# Thread: Help with trigonometry world problem.

1. ## Help with trigonometry world problem.

Hi guys,

I am having trouble with this word problem:

Two buildings face each other on opposite sides of a city square. The angle of depression from the top of the taller building to the base of the shorter is 38 degrees. The angle of depression from the top of the shorter building to the base of the taller is 23 degrees. If one building is 30 m higher than the other, how wide is the square?
If someone could point me in the right direction it'd be much appreciated! I've just been banging my head against a wall on this one .

Thanks,

2. Originally Posted by flyingllama
Hi guys,

I am having trouble with this word problem:

If someone could point me in the right direction it'd be much appreciated! I've just been banging my head against a wall on this one .

Thanks,
Here's how I would do it:

Draw a basic diagram of two buildings, on of height $h$, and one of height $h+30$, then you can draw on the two lines of depression, complete with their angles of depression.

Using the alternate angles rule, you then have two right angles triangles. Both of these have the same base - (the width of the square).

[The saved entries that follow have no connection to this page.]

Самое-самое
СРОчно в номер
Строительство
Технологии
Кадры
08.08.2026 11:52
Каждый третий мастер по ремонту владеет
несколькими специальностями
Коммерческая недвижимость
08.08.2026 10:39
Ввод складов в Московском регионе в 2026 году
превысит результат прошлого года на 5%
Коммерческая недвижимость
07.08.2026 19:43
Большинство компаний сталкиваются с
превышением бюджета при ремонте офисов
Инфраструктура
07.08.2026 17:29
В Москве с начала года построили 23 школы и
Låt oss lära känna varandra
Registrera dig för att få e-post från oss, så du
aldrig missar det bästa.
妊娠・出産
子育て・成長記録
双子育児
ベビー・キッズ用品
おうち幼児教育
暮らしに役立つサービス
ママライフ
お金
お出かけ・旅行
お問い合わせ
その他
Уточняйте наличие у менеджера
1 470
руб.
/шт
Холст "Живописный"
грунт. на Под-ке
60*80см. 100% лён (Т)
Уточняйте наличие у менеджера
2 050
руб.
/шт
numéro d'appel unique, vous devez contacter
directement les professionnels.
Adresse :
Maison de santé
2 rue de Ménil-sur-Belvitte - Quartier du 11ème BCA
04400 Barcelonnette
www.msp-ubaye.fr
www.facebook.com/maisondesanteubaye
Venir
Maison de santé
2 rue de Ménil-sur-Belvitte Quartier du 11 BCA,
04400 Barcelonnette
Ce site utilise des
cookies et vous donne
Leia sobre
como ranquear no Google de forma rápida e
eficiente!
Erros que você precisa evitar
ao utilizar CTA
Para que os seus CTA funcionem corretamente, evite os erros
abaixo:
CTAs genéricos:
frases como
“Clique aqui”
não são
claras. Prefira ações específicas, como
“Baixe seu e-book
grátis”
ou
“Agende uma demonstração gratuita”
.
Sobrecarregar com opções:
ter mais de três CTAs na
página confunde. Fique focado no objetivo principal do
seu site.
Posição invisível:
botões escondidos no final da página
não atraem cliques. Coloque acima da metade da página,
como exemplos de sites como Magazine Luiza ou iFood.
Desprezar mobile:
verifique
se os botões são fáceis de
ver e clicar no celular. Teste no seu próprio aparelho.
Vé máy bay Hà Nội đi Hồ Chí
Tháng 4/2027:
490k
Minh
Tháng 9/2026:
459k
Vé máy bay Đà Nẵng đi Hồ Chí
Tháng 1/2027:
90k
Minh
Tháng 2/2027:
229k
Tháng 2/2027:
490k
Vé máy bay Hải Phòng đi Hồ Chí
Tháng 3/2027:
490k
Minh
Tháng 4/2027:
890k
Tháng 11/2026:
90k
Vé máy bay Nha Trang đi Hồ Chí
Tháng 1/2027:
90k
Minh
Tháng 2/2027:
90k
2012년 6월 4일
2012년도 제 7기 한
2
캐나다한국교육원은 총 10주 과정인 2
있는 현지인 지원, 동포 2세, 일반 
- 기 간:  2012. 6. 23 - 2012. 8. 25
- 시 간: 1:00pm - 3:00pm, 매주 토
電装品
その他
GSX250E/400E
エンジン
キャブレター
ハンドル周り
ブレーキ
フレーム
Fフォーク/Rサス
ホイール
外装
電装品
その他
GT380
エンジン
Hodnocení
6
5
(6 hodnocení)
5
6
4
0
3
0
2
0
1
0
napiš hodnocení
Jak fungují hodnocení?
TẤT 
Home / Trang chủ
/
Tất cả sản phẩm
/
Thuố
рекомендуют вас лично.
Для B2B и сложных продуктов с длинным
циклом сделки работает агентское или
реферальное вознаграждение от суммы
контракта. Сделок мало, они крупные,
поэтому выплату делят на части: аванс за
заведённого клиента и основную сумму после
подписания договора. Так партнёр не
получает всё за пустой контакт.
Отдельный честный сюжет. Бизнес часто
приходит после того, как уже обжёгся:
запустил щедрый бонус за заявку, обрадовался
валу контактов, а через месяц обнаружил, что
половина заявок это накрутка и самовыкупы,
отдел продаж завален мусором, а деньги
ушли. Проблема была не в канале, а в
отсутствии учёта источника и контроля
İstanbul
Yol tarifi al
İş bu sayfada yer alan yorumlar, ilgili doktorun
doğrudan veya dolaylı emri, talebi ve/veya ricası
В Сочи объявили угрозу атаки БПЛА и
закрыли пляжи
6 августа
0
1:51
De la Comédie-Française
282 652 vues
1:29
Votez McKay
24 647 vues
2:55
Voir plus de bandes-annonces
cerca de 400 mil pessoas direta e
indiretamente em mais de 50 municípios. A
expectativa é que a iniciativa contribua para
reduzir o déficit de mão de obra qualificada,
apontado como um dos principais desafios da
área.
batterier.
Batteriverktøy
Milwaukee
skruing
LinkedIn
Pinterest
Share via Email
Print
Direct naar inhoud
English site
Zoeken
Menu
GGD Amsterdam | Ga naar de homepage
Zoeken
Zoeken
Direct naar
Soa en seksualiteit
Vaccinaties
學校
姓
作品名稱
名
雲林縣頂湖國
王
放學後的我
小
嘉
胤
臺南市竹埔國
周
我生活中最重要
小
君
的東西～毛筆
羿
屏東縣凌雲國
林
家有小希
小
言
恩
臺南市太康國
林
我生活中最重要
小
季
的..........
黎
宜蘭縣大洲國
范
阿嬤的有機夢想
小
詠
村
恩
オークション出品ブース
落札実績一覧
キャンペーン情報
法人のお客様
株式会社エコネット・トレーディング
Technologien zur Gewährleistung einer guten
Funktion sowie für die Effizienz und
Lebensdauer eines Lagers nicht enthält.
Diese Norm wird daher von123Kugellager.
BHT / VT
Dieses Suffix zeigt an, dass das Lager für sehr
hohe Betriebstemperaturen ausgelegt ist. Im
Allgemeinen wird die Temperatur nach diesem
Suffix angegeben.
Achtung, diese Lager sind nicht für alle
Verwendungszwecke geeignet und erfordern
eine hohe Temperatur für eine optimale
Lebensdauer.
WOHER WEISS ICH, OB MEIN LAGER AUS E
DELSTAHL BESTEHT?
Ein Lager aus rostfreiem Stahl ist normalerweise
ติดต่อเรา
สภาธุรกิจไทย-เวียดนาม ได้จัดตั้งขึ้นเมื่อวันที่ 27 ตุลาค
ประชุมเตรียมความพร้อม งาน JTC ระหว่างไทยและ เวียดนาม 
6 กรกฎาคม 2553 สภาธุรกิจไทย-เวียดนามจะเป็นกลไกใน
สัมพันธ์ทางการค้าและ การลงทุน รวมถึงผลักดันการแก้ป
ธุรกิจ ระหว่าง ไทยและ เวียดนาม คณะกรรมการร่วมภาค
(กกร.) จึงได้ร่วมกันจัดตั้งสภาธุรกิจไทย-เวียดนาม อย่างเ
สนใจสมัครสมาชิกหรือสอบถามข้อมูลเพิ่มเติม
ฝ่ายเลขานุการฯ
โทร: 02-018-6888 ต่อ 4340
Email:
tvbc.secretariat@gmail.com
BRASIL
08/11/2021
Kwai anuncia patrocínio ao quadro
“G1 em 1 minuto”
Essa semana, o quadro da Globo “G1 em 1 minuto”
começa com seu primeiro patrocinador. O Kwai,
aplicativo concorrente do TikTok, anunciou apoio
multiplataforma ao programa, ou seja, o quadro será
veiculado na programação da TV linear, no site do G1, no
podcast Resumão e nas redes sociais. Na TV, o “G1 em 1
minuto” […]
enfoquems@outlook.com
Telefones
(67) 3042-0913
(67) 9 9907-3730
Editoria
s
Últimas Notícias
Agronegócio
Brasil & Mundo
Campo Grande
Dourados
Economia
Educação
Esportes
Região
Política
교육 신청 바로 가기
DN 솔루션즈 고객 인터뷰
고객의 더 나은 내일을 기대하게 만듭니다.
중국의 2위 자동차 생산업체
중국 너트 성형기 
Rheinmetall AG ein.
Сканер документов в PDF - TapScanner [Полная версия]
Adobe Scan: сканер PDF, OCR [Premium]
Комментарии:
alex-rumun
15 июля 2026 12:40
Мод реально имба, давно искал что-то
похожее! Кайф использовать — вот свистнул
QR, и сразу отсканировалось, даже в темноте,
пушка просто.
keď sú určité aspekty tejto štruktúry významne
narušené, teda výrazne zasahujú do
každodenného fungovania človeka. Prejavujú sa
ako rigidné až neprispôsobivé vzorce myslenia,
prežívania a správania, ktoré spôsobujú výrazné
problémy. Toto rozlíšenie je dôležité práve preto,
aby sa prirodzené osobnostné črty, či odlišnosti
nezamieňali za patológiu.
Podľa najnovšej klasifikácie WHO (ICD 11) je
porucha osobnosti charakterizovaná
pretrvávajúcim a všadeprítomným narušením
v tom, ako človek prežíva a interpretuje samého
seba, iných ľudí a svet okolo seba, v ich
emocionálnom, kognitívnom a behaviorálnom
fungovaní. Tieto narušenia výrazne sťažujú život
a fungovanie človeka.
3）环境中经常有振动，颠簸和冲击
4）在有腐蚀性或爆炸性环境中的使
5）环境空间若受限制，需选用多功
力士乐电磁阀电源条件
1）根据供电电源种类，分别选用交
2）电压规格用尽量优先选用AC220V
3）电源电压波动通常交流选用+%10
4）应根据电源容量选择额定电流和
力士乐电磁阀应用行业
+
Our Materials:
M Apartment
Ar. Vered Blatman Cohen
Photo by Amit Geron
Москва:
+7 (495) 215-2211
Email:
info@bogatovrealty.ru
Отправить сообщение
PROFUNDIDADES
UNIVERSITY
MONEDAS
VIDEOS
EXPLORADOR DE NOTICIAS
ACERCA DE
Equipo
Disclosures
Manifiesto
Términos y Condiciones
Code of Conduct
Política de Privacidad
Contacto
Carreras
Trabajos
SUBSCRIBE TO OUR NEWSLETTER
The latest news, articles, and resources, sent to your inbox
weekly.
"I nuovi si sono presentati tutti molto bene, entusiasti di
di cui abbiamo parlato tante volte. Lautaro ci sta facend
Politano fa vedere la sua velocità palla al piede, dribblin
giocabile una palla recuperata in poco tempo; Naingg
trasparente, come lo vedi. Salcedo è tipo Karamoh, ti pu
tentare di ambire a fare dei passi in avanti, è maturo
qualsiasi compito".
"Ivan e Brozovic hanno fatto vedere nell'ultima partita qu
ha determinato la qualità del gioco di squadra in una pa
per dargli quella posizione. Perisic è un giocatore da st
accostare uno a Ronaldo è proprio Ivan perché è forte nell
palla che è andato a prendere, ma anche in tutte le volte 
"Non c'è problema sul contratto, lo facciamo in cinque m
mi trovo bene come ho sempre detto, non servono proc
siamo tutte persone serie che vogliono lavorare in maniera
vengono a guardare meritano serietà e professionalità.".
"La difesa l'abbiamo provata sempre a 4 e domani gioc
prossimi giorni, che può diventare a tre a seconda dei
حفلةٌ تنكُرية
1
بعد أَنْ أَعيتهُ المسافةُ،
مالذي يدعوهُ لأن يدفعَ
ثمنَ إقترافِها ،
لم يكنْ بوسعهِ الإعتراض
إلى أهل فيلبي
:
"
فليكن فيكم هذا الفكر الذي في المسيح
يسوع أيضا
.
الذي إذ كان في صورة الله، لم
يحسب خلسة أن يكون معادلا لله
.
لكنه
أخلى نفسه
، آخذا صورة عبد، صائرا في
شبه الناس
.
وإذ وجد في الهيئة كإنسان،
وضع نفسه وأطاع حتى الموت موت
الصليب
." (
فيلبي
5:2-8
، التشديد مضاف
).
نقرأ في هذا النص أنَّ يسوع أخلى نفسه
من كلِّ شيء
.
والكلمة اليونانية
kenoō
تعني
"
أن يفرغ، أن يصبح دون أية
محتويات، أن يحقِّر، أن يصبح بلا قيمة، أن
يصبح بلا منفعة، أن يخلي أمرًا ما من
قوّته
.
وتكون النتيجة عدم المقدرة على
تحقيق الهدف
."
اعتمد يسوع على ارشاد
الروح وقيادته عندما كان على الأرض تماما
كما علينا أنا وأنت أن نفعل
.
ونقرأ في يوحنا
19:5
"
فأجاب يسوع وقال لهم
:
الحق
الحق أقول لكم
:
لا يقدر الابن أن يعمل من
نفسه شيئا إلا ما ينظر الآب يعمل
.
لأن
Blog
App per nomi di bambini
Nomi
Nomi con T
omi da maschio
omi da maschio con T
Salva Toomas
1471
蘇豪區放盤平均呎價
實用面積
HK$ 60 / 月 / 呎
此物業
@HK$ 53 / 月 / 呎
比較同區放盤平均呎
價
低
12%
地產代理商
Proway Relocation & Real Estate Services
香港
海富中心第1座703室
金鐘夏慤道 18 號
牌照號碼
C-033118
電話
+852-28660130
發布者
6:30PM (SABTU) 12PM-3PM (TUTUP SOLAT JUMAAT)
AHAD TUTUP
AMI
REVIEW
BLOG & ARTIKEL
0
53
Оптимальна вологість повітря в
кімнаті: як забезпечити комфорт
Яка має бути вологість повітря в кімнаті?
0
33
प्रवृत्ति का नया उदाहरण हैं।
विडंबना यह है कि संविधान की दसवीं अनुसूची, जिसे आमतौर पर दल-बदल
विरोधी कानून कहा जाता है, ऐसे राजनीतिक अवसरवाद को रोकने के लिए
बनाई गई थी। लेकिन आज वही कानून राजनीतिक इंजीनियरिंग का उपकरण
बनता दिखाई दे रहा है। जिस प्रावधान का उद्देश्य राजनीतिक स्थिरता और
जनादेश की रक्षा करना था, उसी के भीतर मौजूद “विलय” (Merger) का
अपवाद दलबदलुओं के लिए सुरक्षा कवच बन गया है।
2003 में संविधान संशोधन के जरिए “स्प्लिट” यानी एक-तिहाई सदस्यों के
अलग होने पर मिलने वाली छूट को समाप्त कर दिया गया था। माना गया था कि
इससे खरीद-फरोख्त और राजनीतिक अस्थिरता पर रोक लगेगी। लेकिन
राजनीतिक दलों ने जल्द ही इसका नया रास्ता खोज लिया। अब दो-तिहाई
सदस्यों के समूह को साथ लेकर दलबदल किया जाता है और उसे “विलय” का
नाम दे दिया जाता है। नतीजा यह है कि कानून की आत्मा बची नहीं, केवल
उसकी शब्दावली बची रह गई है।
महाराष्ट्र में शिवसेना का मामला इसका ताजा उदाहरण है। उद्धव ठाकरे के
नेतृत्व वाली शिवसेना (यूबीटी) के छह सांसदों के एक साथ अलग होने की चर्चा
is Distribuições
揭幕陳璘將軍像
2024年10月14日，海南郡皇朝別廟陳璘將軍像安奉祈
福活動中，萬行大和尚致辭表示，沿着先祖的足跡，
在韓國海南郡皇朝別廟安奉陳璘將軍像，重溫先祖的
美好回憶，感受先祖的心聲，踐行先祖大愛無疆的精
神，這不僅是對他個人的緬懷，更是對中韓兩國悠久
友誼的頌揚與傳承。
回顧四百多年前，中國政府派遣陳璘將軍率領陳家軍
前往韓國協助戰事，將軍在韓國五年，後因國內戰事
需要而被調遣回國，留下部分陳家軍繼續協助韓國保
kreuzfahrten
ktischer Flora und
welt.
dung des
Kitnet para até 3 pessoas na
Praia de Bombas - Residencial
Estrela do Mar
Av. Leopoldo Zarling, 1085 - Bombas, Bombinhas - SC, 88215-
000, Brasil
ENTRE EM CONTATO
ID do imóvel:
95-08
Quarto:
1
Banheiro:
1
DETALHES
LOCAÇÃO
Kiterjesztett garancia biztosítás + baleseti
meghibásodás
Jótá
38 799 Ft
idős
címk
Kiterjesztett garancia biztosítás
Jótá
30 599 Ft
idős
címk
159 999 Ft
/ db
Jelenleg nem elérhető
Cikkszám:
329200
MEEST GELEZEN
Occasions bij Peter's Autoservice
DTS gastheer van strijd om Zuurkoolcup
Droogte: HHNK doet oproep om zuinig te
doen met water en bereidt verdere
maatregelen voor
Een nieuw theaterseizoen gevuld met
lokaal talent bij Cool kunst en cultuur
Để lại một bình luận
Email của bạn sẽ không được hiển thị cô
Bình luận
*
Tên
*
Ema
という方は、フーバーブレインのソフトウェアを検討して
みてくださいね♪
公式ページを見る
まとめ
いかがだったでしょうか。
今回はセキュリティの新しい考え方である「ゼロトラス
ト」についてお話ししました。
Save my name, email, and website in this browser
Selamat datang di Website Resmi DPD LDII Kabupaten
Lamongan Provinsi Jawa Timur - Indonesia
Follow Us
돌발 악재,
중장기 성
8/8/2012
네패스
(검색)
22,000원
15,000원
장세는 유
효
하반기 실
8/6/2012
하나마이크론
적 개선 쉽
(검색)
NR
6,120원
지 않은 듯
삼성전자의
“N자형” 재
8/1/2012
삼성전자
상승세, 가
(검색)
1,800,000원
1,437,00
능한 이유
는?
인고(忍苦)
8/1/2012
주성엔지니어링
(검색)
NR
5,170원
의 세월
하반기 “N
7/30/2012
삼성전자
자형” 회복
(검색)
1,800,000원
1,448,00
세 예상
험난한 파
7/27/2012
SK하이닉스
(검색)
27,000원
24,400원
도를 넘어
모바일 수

Using trigonometry, you end up with the two equations:

$\tan{23} = \frac{h}{x}$ and $\tan{38} = \frac{h + 30}{x}$ where x is the width of the square.

If we rearrange this to make h the subject, we get the following:

$h = x\tan{23}$ and $h = x\tan{38} - 30$

Equating these two eliminates h, and gives you the following:

$x\tan{23} = x\tan{38} - 30$

You should be able to solve this by rearranging and taking out the common factor of x, giving you the width of the square.

Hopefully this wasn't too confusing, I will try and do a diagram to help explain the triangles that we found.

Craig

3. Here's a basic diagram to illustrate what I mean.

4. Hi Craig,

Thanks for your help but I'm still having trouble.

As you stated the equation is:

$
x\tan{23} = x\tan{38} - 30
$

I need to isolate $x$ or remove it from the equation completely?

If I move the second expression over I get:

$
x\tan{23} - x\tan{38} = - 30
$

Then I can remove the x's?

or do I have to isolate the x's?

In that case:

$
\frac{x\tan{23}}{\tan{38}} = x\ - 30
$

Where do I go from here? How do I get the x in the top left out? What am I supposed to be doing?

Apologies for my inability to comprehend these mathematical topics.

The answer in the BOB is 84.1m by the way.

Thanks.

5. Originally Posted by flyingllama
I need to isolate $x$ or remove it from the equation completely?

If I move the second expression over I get:

$
x\tan{23} - x\tan{38} = - 30
$
As x is the width of the square you want to isolate it, not remove.

Notice that in your above equation, everything on the left hand side has a common factor, x, removing this gives you:

$
x(\tan{23} - \tan{38}) = - 30
$

Dividing both sides by $(\tan{23} - \tan{38})$ gives you:

$x = \frac{-30}{(\tan{23} - \tan{38})}$

Now all you have to do is work out what numerical value this is, and there's you answer

The maths in these "word" problems is often not that hard, the difficult thing is translating the words and finding a solvable formula from them.

Anyway hope this helped

Craig

6. Thanks Craig! You are a big help for me and a valuable asset to this forum.